The Scottish Government insists it needs “urgent clarity” from Westminster over whether ministers at Holyrood will receive additional cash after a funding boost of more than £500 million was given to Wales.
It was confirmed last month that a total of £547 million from the Local Growth Fund – which replaces money which used to come from the European Union – will go to the Welsh Government over three years.
Welsh First Minister Eluned Morgan said at the time she was “very pleased” that “decisions on the priorities in this fund will be made here by the Welsh Government”.
But Scottish deputy First Minister Kate Forbes said that “no equivalent scheme” had been announced for Scotland – as she said the UK Government “must now confirm that the Scottish Government will receive an equivalent share of this funding, with the same conditions for managing and distributing” it.
She raised the issue in a letter to Scottish Secretary Douglas Alexander, with Ms Forbes saying this approach had been necessary after Holyrood’s Finance Secretary Shona Robison failed to receive a “satisfactory response” from the UK Treasury.
Hitting out at the Labour Government at Westminster, Ms Forbes said: “The Welsh Government has been told it can manage and distribute £500 million UK Government funding, but there has been no equivalent scheme for the Scottish Government.”
She insisted this “runs completely counter to the principles that underpin the Barnett Formula” – which is used to determine funding to the devolved nations.
Ms Forbes said that while “considerably smaller funding allocations have been made to Scottish local authorities” ministers at Holyrood “need urgent clarity from the UK Government on when the Scottish Government will receive our equivalent share of this investment”.
But she said: “So far, the Treasury has provided no useful answers.”
The deputy First Minister recalled there was “widespread outcry” when former Tory prime minister Theresa May allocated £1 billion to the DUP-led Northern Irish Executive, without any proportionate funds being awarded to Scotland or Wales.
And she added: “It looks like history is repeating itself under the Labour Party.”
Ms Forbes demanded: “The UK Labour Government must now confirm that the Scottish Government will receive an equivalent share of this funding, with the same conditions for managing and distributing the funding.
“Scotland has been short-changed by Westminster, and treated as an afterthought, far too many times.”
A UK Government spokesperson said: “Our position is clear – we are doing what is needed to bring much-needed transformation to people, towns and communities across Scotland.

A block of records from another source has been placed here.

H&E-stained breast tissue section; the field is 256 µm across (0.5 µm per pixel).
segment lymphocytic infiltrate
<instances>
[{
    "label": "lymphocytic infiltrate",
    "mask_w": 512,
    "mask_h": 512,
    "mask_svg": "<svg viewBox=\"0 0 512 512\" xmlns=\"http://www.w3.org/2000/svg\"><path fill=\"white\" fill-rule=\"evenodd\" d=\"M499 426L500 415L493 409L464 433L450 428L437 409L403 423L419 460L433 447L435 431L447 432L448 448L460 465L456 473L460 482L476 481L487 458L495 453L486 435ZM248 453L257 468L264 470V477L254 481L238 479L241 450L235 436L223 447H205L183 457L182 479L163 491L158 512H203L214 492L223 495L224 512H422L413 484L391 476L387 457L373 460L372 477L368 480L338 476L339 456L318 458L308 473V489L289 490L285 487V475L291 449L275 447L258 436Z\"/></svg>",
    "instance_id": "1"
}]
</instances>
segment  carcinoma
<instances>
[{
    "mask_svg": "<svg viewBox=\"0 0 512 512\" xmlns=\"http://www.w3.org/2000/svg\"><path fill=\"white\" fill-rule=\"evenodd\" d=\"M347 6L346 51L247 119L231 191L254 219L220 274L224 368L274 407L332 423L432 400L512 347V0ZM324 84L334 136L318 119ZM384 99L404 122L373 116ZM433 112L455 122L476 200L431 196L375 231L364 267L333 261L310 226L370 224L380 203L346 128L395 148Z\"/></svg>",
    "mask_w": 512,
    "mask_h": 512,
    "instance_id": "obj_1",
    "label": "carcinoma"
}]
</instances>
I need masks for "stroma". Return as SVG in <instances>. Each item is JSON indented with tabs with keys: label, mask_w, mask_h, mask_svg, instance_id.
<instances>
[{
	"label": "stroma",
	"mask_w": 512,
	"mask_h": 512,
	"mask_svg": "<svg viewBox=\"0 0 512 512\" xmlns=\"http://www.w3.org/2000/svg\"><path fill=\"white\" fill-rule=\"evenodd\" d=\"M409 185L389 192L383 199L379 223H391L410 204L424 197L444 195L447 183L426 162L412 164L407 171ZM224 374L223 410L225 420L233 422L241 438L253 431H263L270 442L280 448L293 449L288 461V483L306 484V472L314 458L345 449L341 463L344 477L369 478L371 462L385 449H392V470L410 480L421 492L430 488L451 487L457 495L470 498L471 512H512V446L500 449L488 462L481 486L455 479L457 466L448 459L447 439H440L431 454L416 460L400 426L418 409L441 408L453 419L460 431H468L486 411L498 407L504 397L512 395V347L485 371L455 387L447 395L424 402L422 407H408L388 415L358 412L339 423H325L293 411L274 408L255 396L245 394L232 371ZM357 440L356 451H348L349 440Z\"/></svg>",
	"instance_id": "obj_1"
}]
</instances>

“The new locally-delivered programmes will match existing levels of investment, with better local targeting to have the maximum effect.
“Our support for local and regional projects in Scotland is now worth more than £2 billion over the next decade.
“We are also supporting the Scottish Government through the largest real terms settlement in the history of devolution to spend on improving public services and living standards.”